Sanchez views the sister school as part of the business partnership between Michigan and Mexico. To improve understanding between the two partner countries, "education is essential," he said.
Why is the sister school so important to achieve this understanding? Sanchez listed two main reasons: "In twenty years (these students) are going to be professionals, they'll want to visit Mexico, they'll want to do business with Mexico. I think this is the best time for them to learn more about Mexico," Sanchez reasoned.
Secondly, "because we have many things in common." After all, he continued, the children in Leonard "are children just like (the kids) in Mexico-- with dreams, with families, with many things in their future. Though the traditions are different and the language is different, but at the end, the same dreams"
Bruce Pearson, Addison Twp. Supervisor concurred with Consul Sanchez. Pearson said the partnership and Skype conference were "exciting! . . . I love the interaction for the kids. It's going to open more doors, and the kids are really going to benefit. . . . This is going to be great!"
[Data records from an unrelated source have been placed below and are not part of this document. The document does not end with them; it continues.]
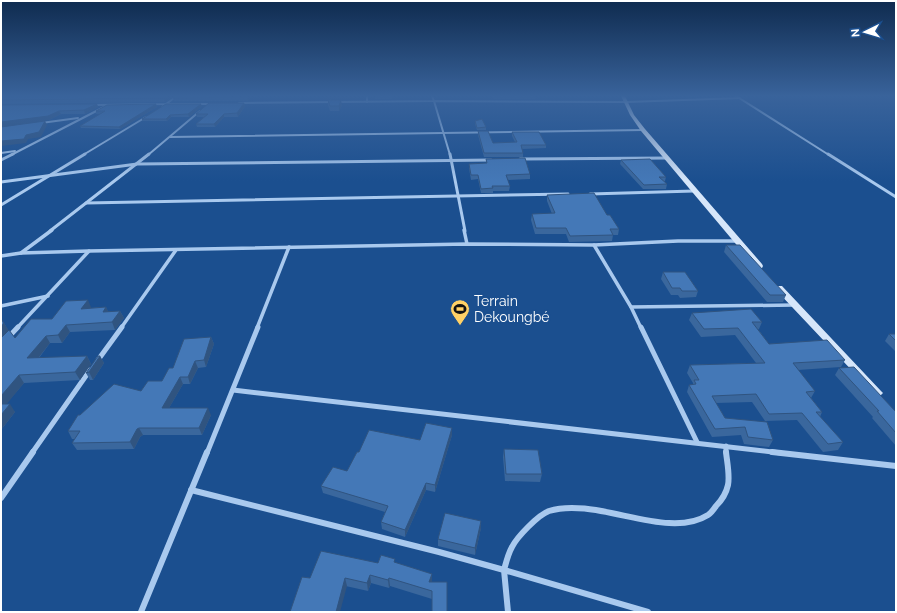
<svg xmlns="http://www.w3.org/2000/svg" width="897" height="613" font-family="Raleway,sans-serif">
	<rect width="100%" height="100%" fill="#1b4f8f"/>
	<g fill="none" stroke-linecap="round" stroke-linejoin="round">
		<g stroke="#a9c9ee" stroke-width="2">
			<path d="M367 96V102"/>
			<path d="M736 96 829 155"/>
			<path d="M239 103 434 101 432 96"/>
			<path d="M93 105 166 104 177 96"/>
			<path d="M162 107 166 104H212"/>
			<path d="M41 123 78 118"/>
			<path d="M170 137 643 130"/>
			<path d="M1 153 15 151"/>
			<path d="M11 155 106 106"/>
			<path d="M83 155 146 117"/>
			<path d="M148 155 200 111"/>
			<path d="M450 155 434 101 626 102 740 98"/>
		</g>
		<g stroke="#a9c9ee" stroke-width="3">
			<path d="M450 154 465 231"/>
			<path d="M828 154 896 197"/>
			<path d="M520 159 667 158"/>
			<path d="M1 160 13 154"/>
			<path d="M1 182 137 164 491 160"/>
			<path d="M590 194 694 191"/>
			<path d="M86 203 568 194"/>
			<path d="M1 205 85 154"/>
			<path d="M50 231 149 154"/>
		</g>
		<g stroke="#a9c9ee" stroke-width="3.5">
			<path d="M464 230 467 244"/>
			<path d="M594 245 631 307 641 328"/>
			<path d="M21 253 52 230"/>
			<path d="M1 256 21 253 89 251 467 244 594 245 678 241H738"/>
			<path d="M1 306 48 296"/>
			<path d="M631 307 794 305"/>
			<path d="M17 328 89 251"/>
			<path d="M121 328 176 250"/>
			<path d="M257 328 289 247"/>
		</g>
		<g stroke="#a9c9ee" stroke-width="5">
			<path d="M641 327 697 442"/>
			<path d="M1 345 18 327"/>
			<path d="M98 360 122 327"/>
			<path d="M233 390 781 453"/>
			<path d="M726 446V453"/>
			<path d="M32 453 90 370"/>
			<path d="M207 453 258 327"/>
		</g>
		<g stroke="#a9c9ee" stroke-width="6">
			<path d="M772 452 896 466"/>
			<path d="M191 490 439 552 504 570 508 612"/>
			<path d="M1 498 33 452"/>
			<path d="M141 612 207 452"/>
			<path d="M648 612 504 570C506 563 508 554 512 547 517 537 538 515 549 511 596 496 667 541 708 515 711 513 714 509 716 506 722 500 726 494 728 485 730 475 727 462 726 452"/>
		</g>
		<g fill="#d6e6fa" fill-rule="evenodd">
			<path d="M621 96H625L634 115 645 129 762 264 763 266 762 268H756L641 131 630 115Z"/>
			<path d="M776 286H782L881 391 883 393 881 395 878 397 875 395 776 290 775 288Z"/>
		</g>
	</g>
	<g fill="#3a679d">
		<path d="M1 96H174L165 102 1 104Z"/>
		<path d="M251 96 248 101H174L173 98Z"/>
		<path d="M369 96H392V99H375V96L370 97Z"/>
		<rect x="493" y="96" width="43" height="3"/>
		<path d="M687 96H717L689 97Z"/>
		<path d="M328 100 342 105 339 111H330L328 105Z"/>
		<path d="M244 103 245 106 238 117H224L215 127H197L196 124 204 117H197L196 114Z"/>
		<path d="M97 104 98 107 85 114H61L49 120 1 105Z"/>
		<path d="M156 104 157 107 120 129 81 128 80 126 101 114H96V111Z"/>
		<path d="M202 106 189 117H171L167 121H142V119Z"/>
		<path d="M475 121 486 127V130H477L475 124Z"/>
		<path d="M478 131 493 143 515 142 512 136V132L546 145V148L522 149 523 153V157H484L478 135Z"/>
		<path d="M486 159 530 174V179L507 180 510 186 509 191H493V193H481L478 179 471 180 469 168V164L486 163Z"/>
		<path d="M621 160 666 177 665 181H664L667 184 666 189H643L620 164Z"/>
		<path d="M547 195 607 215 619 229 618 235H613L612 241 569 242 566 234H535L531 220 532 214H552L547 201Z"/>
		<path d="M726 245 786 295 783 302H767L724 252Z"/>
		<path d="M663 272 698 291 696 297 680 298 678 295H671L661 279Z"/>
		<path d="M91 307 90 308 106 307 108 312 120 311 124 318 115 330 70 332 62 343H50L39 358 87 356 91 364 80 380 24 383 6 404 15 412 1 430 4 323 8 330 15 338 52 319Z"/>
		<path d="M692 313 762 322 759 329H758L769 344 845 360 841 367 798 370 815 391 811 398 822 412 820 417 843 442 838 450 823 452 797 420 765 421 752 402 716 403 725 418 773 440 769 447 744 444 741 435 712 437 687 392 689 385H693V383L687 373 690 365 756 363 735 335 701 337 689 320Z"/>
		<path d="M889 334H896V352L885 341Z"/>
		<path d="M211 337 214 344 206 367 198 368 190 384H183L169 408 211 415 202 435H143L140 437 134 449 77 450 72 443 75 439H72L68 431 80 415 141 391 162 381 173 368Z"/>
		<path d="M100 356 104 363 93 380H90L86 373Z"/>
		<path d="M839 368 896 412V446L872 418 873 417 835 375Z"/>
		<path d="M452 435 435 492 426 490 405 537 382 529 381 522 385 512 323 493 321 486 347 471 420 440Z"/>
		<path d="M504 449 542 474 540 482 505 481 503 457Z"/>
		<path d="M481 521V528L475 555 438 546V539Z"/>
		<path d="M378 563H395L432 574V599L390 586 389 588 371 583 368 591 310 578Z"/>
	</g>
	<g fill="#305480">
		<path d="M167 96H174L165 102 164 98Z"/>
		<path d="M248 96H251L248 101 247 97Z"/>
		<path d="M256 96H273L256 97Z"/>
		<path d="M326 96H365L364 97 326 100Z"/>
		<path d="M341 100 342 105 339 111V106Z"/>
		<path d="M244 103 245 106 238 117 237 113Z"/>
		<path d="M97 104 98 107 85 114 84 110Z"/>
		<path d="M156 104 157 107 120 129 119 127Z"/>
		<path d="M201 104 202 106 189 117 188 114Z"/>
		<path d="M59 111 61 114 49 120 1 127V122Z"/>
		<path d="M224 114V117L215 127 214 124Z"/>
		<path d="M170 115 171 117 167 121 166 119Z"/>
		<path d="M45 121 47 125 41 137 28 139 26 143 1 146V141Z"/>
		<path d="M88 300 91 307 85 316 81 309Z"/>
		<path d="M106 307 110 315 103 312Z"/>
		<path d="M120 311 124 318 115 330 112 322Z"/>
		<path d="M4 323 9 331 1 340V327Z"/>
		<path d="M66 325 70 332 62 343 58 335Z"/>
		<path d="M46 336 50 343 32 366 27 358Z"/>
		<path d="M211 337 214 344 206 367 204 360Z"/>
		<path d="M87 356 91 364 80 380 75 372Z"/>
		<path d="M100 356 104 363 93 380 89 372Z"/>
		<path d="M195 361 198 368 190 384 188 377Z"/>
		<path d="M19 375 24 383 1 411V396Z"/>
		<path d="M180 377 183 384 165 415 162 408Z"/>
		<path d="M10 404 15 412 1 430V415Z"/>
		<path d="M208 408 211 415 202 435 199 428Z"/>
		<path d="M139 428 143 435 140 437 134 449 130 442 137 429Z"/>
		<path d="M452 428V435L435 492V485Z"/>
		<path d="M426 483V490L405 537V530Z"/>
		<path d="M481 521V528L475 555V548Z"/>
		<path d="M432 574V582L429 590V582Z"/>
		<path d="M370 575 371 583 368 591 367 583Z"/>
		<path d="M345 578 347 586 340 612H336Z"/>
		<path d="M389 578 390 586 389 588 388 580Z"/>
	</g>
	<g fill="#4478b7" stroke="#305480">
		<path d="M1 96H167L164 98 1 100Z"/>
		<path d="M175 96H248L247 97 173 98Z"/>
		<path d="M328 100H341L339 106H330Z"/>
		<path d="M209 103H244L237 113 224 114 214 124H196L208 114H196Z"/>
		<path d="M97 104 84 110 59 111 48 116 1 122V105Z"/>
		<path d="M156 104 119 127 80 126 105 111H96L107 105Z"/>
		<path d="M166 104H201L188 114 170 115 166 119H142Z"/>
		<path d="M482 119 486 127 477 128 475 121Z"/>
		<path d="M45 121 39 132 26 135 24 139 1 141V127Z"/>
		<path d="M478 131H488L493 143 517 142 512 132H539L546 145H521L523 153H484Z"/>
		<path d="M525 158 530 174 506 175 510 186H492L493 188 481 189 478 175H471L469 164 487 163 486 159Z"/>
		<path d="M650 159 666 177H659L667 184 644 185 621 160Z"/>
		<path d="M594 193 607 215H610L619 229H610L613 235 570 236 566 228H536L532 214 555 213 547 195Z"/>
		<path d="M726 245H740L786 295H770Z"/>
		<path d="M663 272H685L698 291H682L680 288H672Z"/>
		<path d="M88 300 81 309 106 307 103 312 120 311 112 322 66 325 58 335 46 336 27 358 87 356 75 372 19 375 1 396V338L9 330 15 338 31 319H52L66 301Z"/>
		<path d="M751 309 762 322H752L769 344 827 340 845 360 793 363 815 391 806 392 822 412H816L843 442 828 444 802 413 769 414 756 394 712 396 725 418 767 422 773 440 748 437 745 427 715 429 689 385 696 384 694 380H699L690 365 765 363 738 328 704 329 692 313Z"/>
		<path d="M1 319 4 323 1 327Z"/>
		<path d="M889 334H896V341Z"/>
		<path d="M211 337 204 360 195 361 188 377H180L162 408H208L199 428H139L137 429 130 442 72 443 80 431H68L78 415H80L114 384 141 391 148 381H162L169 368H173L184 339Z"/>
		<path d="M98 356H100L89 372 86 373Z"/>
		<path d="M854 367 896 412V433L877 411H879L839 368Z"/>
		<path d="M1 404H10L1 415Z"/>
		<path d="M426 423 452 428 435 485 426 483 405 530 381 522 388 506 321 486 333 467 347 471 357 452H359L369 430 420 440Z"/>
		<path d="M504 449 538 450 542 474H506Z"/>
		<path d="M445 513 481 521 475 548 438 539Z"/>
		<path d="M321 551 378 563 381 555 395 559 394 562 432 574 429 582H447V612H432V591L389 578 388 580 370 575 367 583 345 578 336 612H290L302 577 310 578Z"/>
	</g>
	<linearGradient id="sky" x2="0" y2="1"><stop stop-color="#0f2b4f"/><stop offset="0.53" stop-color="#39639b"/><stop offset="1" stop-color="#39639b" stop-opacity="0"/></linearGradient>
	<rect width="897" height="181" fill="url(#sky)"/>
	<defs>
		<symbol id="stadium-pin" viewBox="-11 -11 22 30"><path d="M0 17L-7.5 6A9.5 9.5 0 1 1 7.5 6Z" fill="#ffd166" stroke="#1b4f8f"/><path d="M0-5a6.5 5 0 1 0 0 10a6.5 5 0 1 0 0-10ZM-3.5-1.8h7v3.6h-7Z" fill="#111"/></symbol>
	</defs>
	<g fill-rule="evenodd">
		<use href="#stadium-pin" x="449" y="298" width="22" height="30"/>
	</g>
	<g text-anchor="middle" stroke-width="3.5" stroke-linejoin="round" paint-order="stroke">
		<g font-size="14" fill="#fff" stroke="#1b4f8f" text-anchor="start">
			<text x="474" y="306">Terrain<tspan x="474" dy="16">Dekoungbé</tspan></text>
		</g>
	</g>
	<rect width="897" height="613" fill="none" stroke="#ffffff" stroke-width="4"/>
	<g transform="translate(865 32) rotate(265)" stroke="#1b4f8f" stroke-width="3" paint-order="stroke">
	<path d="M0-3L7 15L0 10L-7 15Z" fill="#ffffff"/>
	<text y="-6" font-size="11" font-weight="bold" text-anchor="middle" fill="#ffffff">N</text>
	</g>
</svg>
Pearson said "I'm excited about it myself, because my son (Cody) is speaking Spanish! He teaches me words all the time. I've been to Mexico and it's hard to converse without someone there who knows the language.. . . now I've got my son to go with me."
As for the immediate boon to Addison, Pearson foresees many educational opportunities. "I think that maybe we'll have some exchange students, we're always open to that. We'll have a very good rapport (with Mexico), maybe some of our kids will go there, and some of theirs will come here. We may develop some relationships and go down and visit them," Pearson concluded.
McDevitt ended the world tour by thanking his patient students for sitting through many adult speakers and by reminding the gradeschoolers that "this is our first welcome to their school, . . . but after today, it's going to be all about you guys, it's going to be about kids (from Leonard) interacting with the kids from that school. "
Teachers and students have already begun the next phase and are now crafting questionnaires for each sister school. More one-on-one Skype interactions are scheduled for the near future.